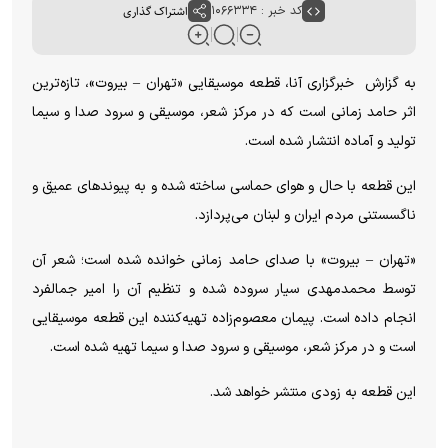
کد خبر : ۱۰۶۶۳۳۴
اشتراک گذاری
به گزارش خبرگزاری آنا، قطعه موسیقایی «تهران – بیروت»، تازه‌ترین
اثر حامد زمانی است که در مرکز شعر، موسیقی و سرود صدا و سیما
تولید و آماده انتشار شده است.
این قطعه با حال و هوای حماسی ساخته شده و به پیوند‌های عمیق و
ناگسستنی مردم ایران و لبنان می‌پردازد.
«تهران – بیروت» با صدای حامد زمانی خوانده شده است؛ شعر آن
توسط محمدمهدی سیار سروده شده و تنظیم آن را امیر جمالفرد
انجام داده است. پیمان معصوم‌زاده تهیه‌کننده این قطعه موسیقایی
است و در مرکز شعر، موسیقی و سرود صدا و سیما تهیه شده است.
این قطعه به زودی منتشر خواهد شد.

+ + +

Report how many lines of the preceding records include "قطعه". Output the number only.

* REPLY TO THE EXERCISE
4